Top left: Students learn about virus threats. Top right: Joe DeRisi shows off a Nodamura
virus, a common virus that infects mammals and insects. Bottom left: Eva Harris talks
about her work in Nicaragua. Bottom right: Students help each other identify mystery
viruses using microarray data from Joe DeRisi's lab.

photographs by Paul Fetters

Viral Outbreak: The Science of Emerging Disease

The 2010 Holiday Lectures on Science.

Viruses that kill by causing SARS and dengue fever. Viruses that fell parrots and destroy colonies of bees. Almost 200 high school students from across the Washington, D.C., area learned firsthand how scientists study the emergence and spread of these and other deadly viruses on December 2–3 at the 2010 Holiday Lectures on Science. At least 3,000 others watched the live webcast of the lecture series, Viral Outbreak: The Science of Emerging Disease.
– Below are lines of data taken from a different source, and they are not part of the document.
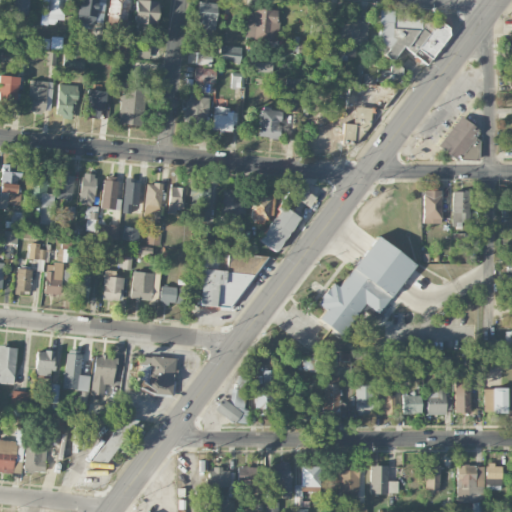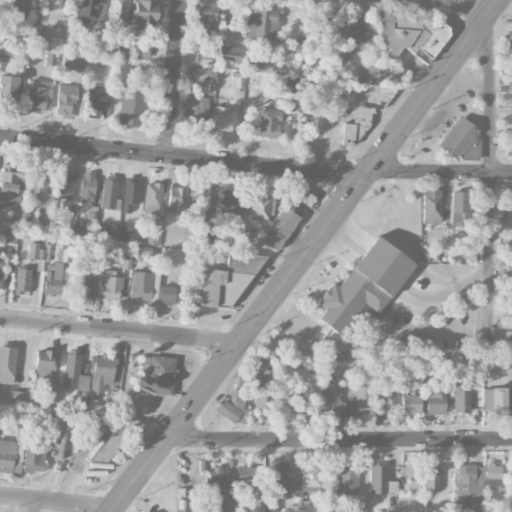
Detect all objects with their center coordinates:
road: (444, 1)
building: (5, 3)
road: (459, 3)
building: (19, 7)
building: (56, 9)
building: (86, 11)
building: (145, 13)
building: (206, 14)
building: (116, 16)
building: (261, 23)
building: (318, 26)
building: (409, 34)
building: (351, 35)
building: (140, 50)
building: (510, 50)
building: (229, 53)
building: (202, 58)
building: (73, 60)
building: (259, 65)
building: (204, 74)
road: (173, 78)
building: (7, 90)
building: (38, 96)
building: (291, 98)
building: (65, 100)
building: (365, 101)
building: (95, 102)
building: (130, 106)
building: (195, 113)
building: (222, 118)
building: (269, 122)
building: (457, 137)
building: (457, 138)
road: (182, 157)
road: (441, 173)
road: (491, 182)
building: (9, 185)
building: (65, 185)
building: (86, 188)
building: (108, 192)
building: (41, 193)
building: (130, 195)
building: (305, 197)
building: (175, 198)
building: (151, 201)
building: (232, 204)
building: (200, 205)
building: (430, 206)
building: (261, 207)
building: (459, 208)
building: (90, 221)
building: (278, 228)
building: (107, 231)
building: (206, 231)
building: (130, 234)
building: (10, 237)
building: (152, 238)
building: (36, 252)
building: (61, 255)
road: (305, 256)
building: (125, 262)
building: (508, 268)
building: (1, 273)
building: (52, 278)
building: (22, 280)
building: (226, 282)
building: (81, 285)
building: (141, 285)
building: (364, 285)
building: (364, 285)
building: (112, 286)
building: (171, 294)
road: (120, 330)
building: (510, 338)
building: (44, 362)
building: (444, 362)
building: (7, 364)
building: (309, 365)
building: (73, 372)
building: (101, 373)
building: (156, 374)
building: (264, 395)
building: (461, 396)
building: (18, 397)
building: (330, 397)
building: (486, 397)
building: (363, 399)
building: (501, 399)
building: (435, 401)
building: (383, 402)
building: (298, 403)
building: (410, 404)
building: (232, 406)
road: (341, 435)
building: (7, 455)
building: (34, 459)
building: (248, 475)
building: (310, 476)
building: (493, 476)
building: (280, 477)
building: (431, 477)
building: (220, 478)
building: (347, 479)
building: (380, 480)
building: (469, 485)
road: (56, 500)
building: (271, 506)
building: (356, 509)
Eva Harris, a professor at the University of California, Berkeley, told students about her experience studying dengue fever with scientists and clinicians in Nicaragua and their efforts to improve detection and treatment. Harris showed a music video produced by local musicians that helped educate the public on how to control mosquitoes, which carry the virus.

The students also learned how scientists identify previously unknown viruses from HHMI investigator Joseph L. DeRisi, aof the University of California, San Francisco. DeRisi showed them how he distinguishes new threats from older viruses by using a microchip technology he developed called Virochip. He also described the different types of viruses and gave each student a brightly colored, racquetball-sized virus model created on a three-dimensional printer in his lab.

After the lectures, students got to try their hands at virus identification, working in small teams to analyze virus data from DeRisi's lab, or talk with public health experts who work to control the spread of mosquito-borne diseases in the United States, such as dengue fever and West Nile virus.

In addition to the students, 14 teachers from the United States and Canada attended the lectures and spent the next few days brainstorming to create related lessons as a resource for other teachers.